*** Opening of Dataset excerpt ***

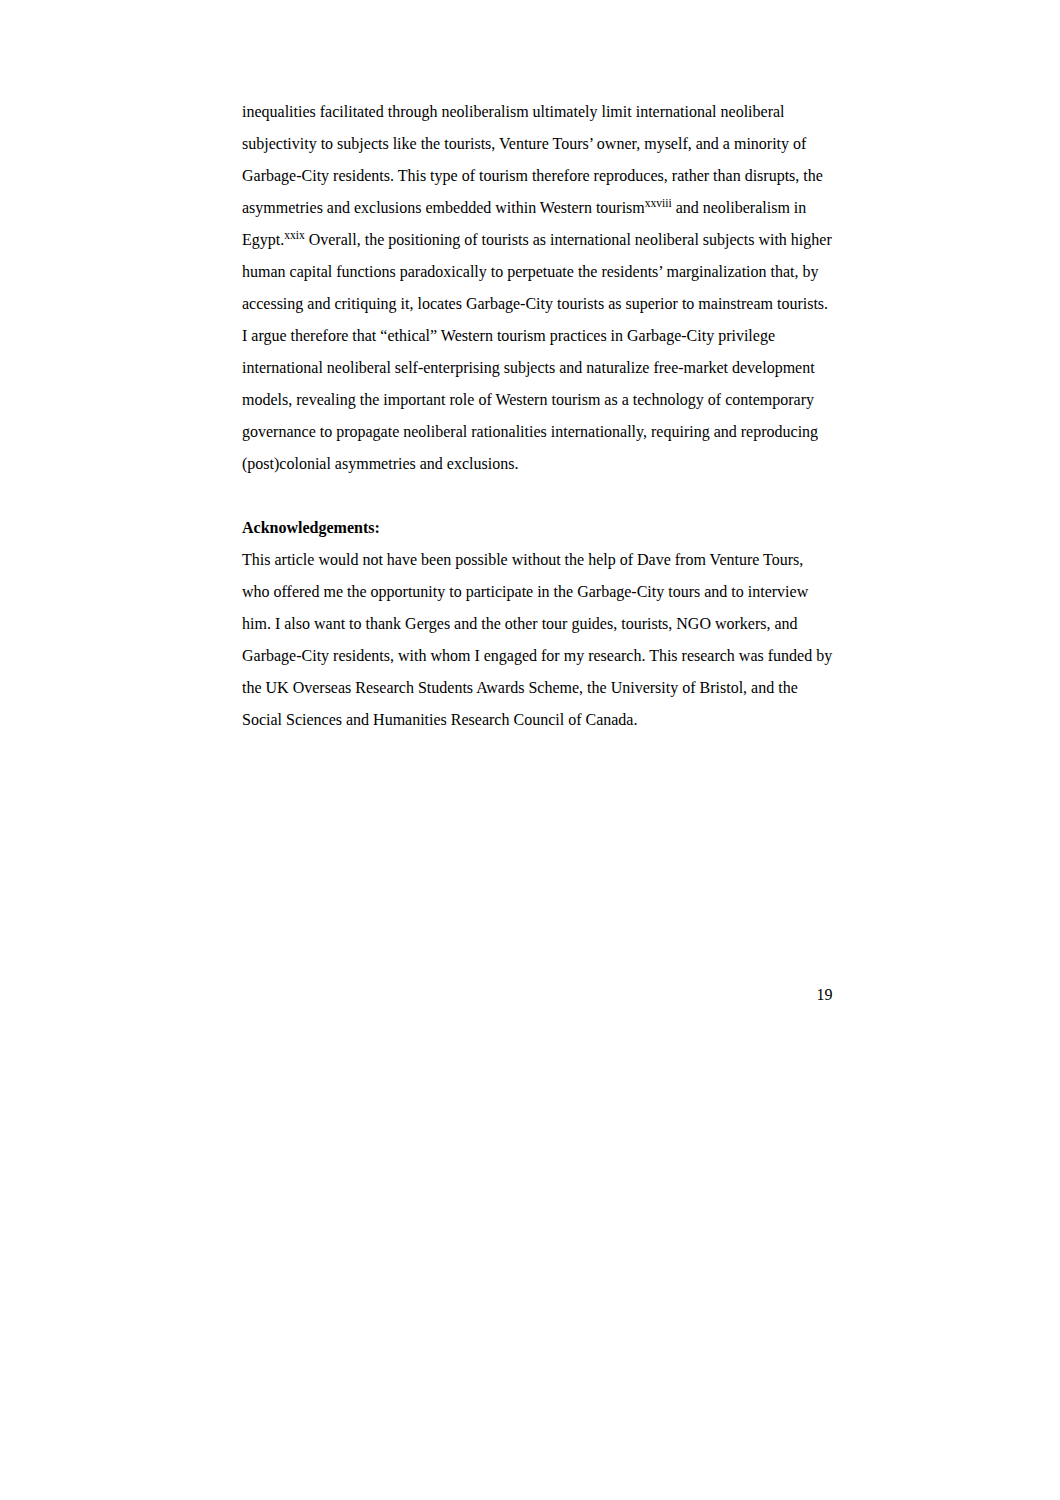inequalities facilitated through neoliberalism ultimately limit international neoliberal subjectivity to subjects like the tourists, Venture Tours’ owner, myself, and a minority of Garbage-City residents. This type of tourism therefore reproduces, rather than disrupts, the asymmetries and exclusions embedded within Western tourismxxviii and neoliberalism in Egypt.xxix Overall, the positioning of tourists as international neoliberal subjects with higher human capital functions paradoxically to perpetuate the residents’ marginalization that, by accessing and critiquing it, locates Garbage-City tourists as superior to mainstream tourists. I argue therefore that “ethical” Western tourism practices in Garbage-City privilege international neoliberal self-enterprising subjects and naturalize free-market development models, revealing the important role of Western tourism as a technology of contemporary governance to propagate neoliberal rationalities internationally, requiring and reproducing (post)colonial asymmetries and exclusions.
Acknowledgements:
This article would not have been possible without the help of Dave from Venture Tours, who offered me the opportunity to participate in the Garbage-City tours and to interview him. I also want to thank Gerges and the other tour guides, tourists, NGO workers, and Garbage-City residents, with whom I engaged for my research. This research was funded by the UK Overseas Research Students Awards Scheme, the University of Bristol, and the Social Sciences and Humanities Research Council of Canada.
19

*** Close of Dataset excerpt ***

## The task
Reproduce the whole listing verbatim. Pictures stay out of the copy.

## Expected output
inequalities facilitated through neoliberalism ultimately limit international neoliberal subjectivity to subjects like the tourists, Venture Tours’ owner, myself, and a minority of Garbage-City residents. This type of tourism therefore reproduces, rather than disrupts, the asymmetries and exclusions embedded within Western tourismxxviii and neoliberalism in Egypt.xxix Overall, the positioning of tourists as international neoliberal subjects with higher human capital functions paradoxically to perpetuate the residents’ marginalization that, by accessing and critiquing it, locates Garbage-City tourists as superior to mainstream tourists. I argue therefore that “ethical” Western tourism practices in Garbage-City privilege international neoliberal self-enterprising subjects and naturalize free-market development models, revealing the important role of Western tourism as a technology of contemporary governance to propagate neoliberal rationalities internationally, requiring and reproducing (post)colonial asymmetries and exclusions.
Acknowledgements:
This article would not have been possible without the help of Dave from Venture Tours, who offered me the opportunity to participate in the Garbage-City tours and to interview him. I also want to thank Gerges and the other tour guides, tourists, NGO workers, and Garbage-City residents, with whom I engaged for my research. This research was funded by the UK Overseas Research Students Awards Scheme, the University of Bristol, and the Social Sciences and Humanities Research Council of Canada.
19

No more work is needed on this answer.